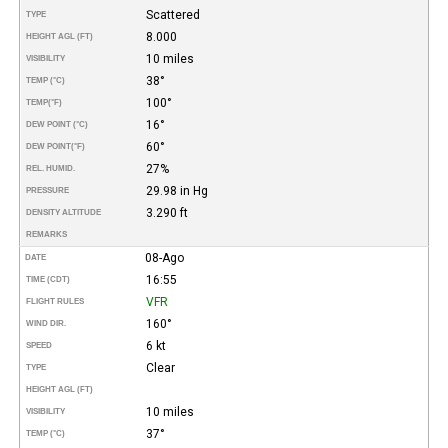
Scattered
TYPE
8.000
HEIGHT AGL (FT)
10 miles
VISIBILITY
38°
TEMP (°C)
100°
TEMP
(°F)
16°
DEW POINT (°C)
60°
DEW POINT
(°F)
27%
REL. HUMID.
29.98 in Hg
PRESSURE
3.290 ft
DENSITY ALTITUDE
REMARKS
08-Ago
DATE
16:55
TIME (CDT)
VFR
FLIGHT RULES
160°
WIND DIR.
6 kt
SPEED
Clear
TYPE
HEIGHT AGL (FT)
10 miles
VISIBILITY
37°
TEMP (°C)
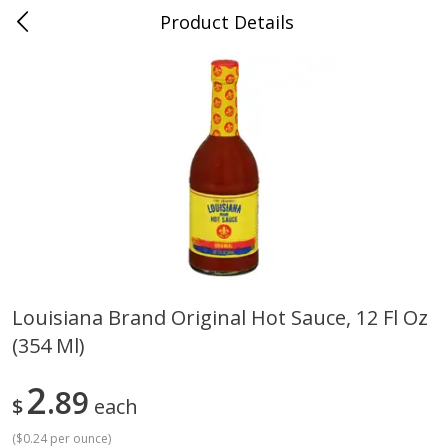
Product Details
0
$
00
Cass Street
Reserve a Time Slot
Babies
87
more
Louisiana Brand Original Hot Sauce, 12 Fl Oz
(354 Ml)
Gerber Apple Mango
Gerber Sitter (6+ Months) 
Strawberry, With Vitamin C,
Pear Peach Fruit Blends, 3
Toddler (12+ Months), 3.5 Oz
(99 G)
2
89
$
each
(99 G)
(
$0.24 per ounce
)
Save
$0.60
Save
$0.60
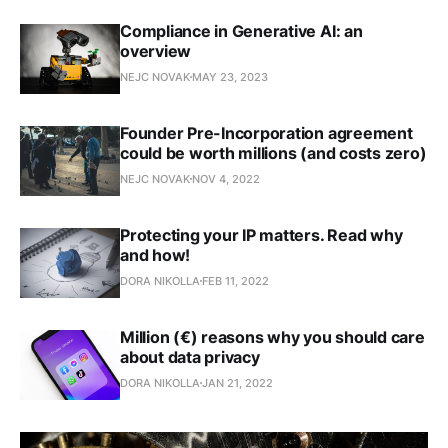
Compliance in Generative AI: an
overview
NEJC NOVAK
MAY 23, 2023
Founder Pre-Incorporation agreement
could be worth millions (and costs zero)
NEJC NOVAK
NOV 4, 2022
Protecting your IP matters. Read why
and how!
DORA NIKOLLA
FEB 11, 2022
Million (€) reasons why you should care
about data privacy
DORA NIKOLLA
JAN 21, 2022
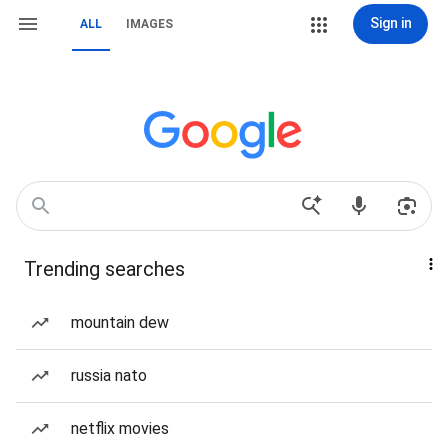
Sign in
ALL
IMAGES
Trending searches
mountain dew
russia nato
netflix movies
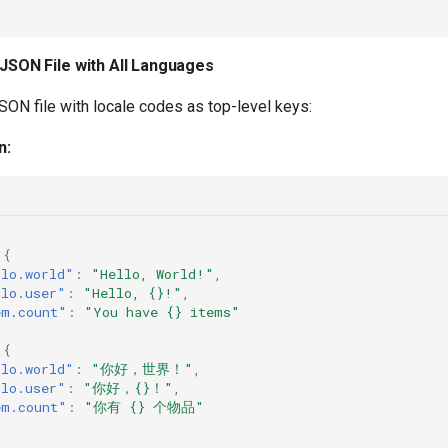
 JSON File with All Languages
SON file with locale codes as top-level keys:
n:
{
llo.world"
:
"Hello, World!"
,
llo.user"
:
"Hello, {}!"
,
em.count"
:
"You have {} items"
{
llo.world"
:
"你好，世界！"
,
llo.user"
:
"你好，{}！"
,
em.count"
:
"你有 {} 个物品"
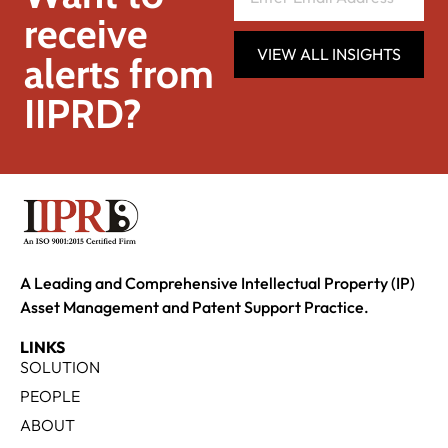
receive
VIEW ALL INSIGHTS
alerts from
IIPRD?
A Leading and Comprehensive Intellectual Property (IP)
Asset Management and Patent Support Practice.
LINKS
SOLUTION
PEOPLE
ABOUT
-=-=-
● EXERCISE BRIEF: Pictures stay out. Print the lines of the records above exactly, from the first through the one with "Cass Street".

● RESPONSE AREA:
Scattered
TYPE
8.000
HEIGHT AGL (FT)
10 miles
VISIBILITY
38°
TEMP (°C)
100°
TEMP
(°F)
16°
DEW POINT (°C)
60°
DEW POINT
(°F)
27%
REL. HUMID.
29.98 in Hg
PRESSURE
3.290 ft
DENSITY ALTITUDE
REMARKS
08-Ago
DATE
16:55
TIME (CDT)
VFR
FLIGHT RULES
160°
WIND DIR.
6 kt
SPEED
Clear
TYPE
HEIGHT AGL (FT)
10 miles
VISIBILITY
37°
TEMP (°C)
Product Details
0
$
00
Cass Street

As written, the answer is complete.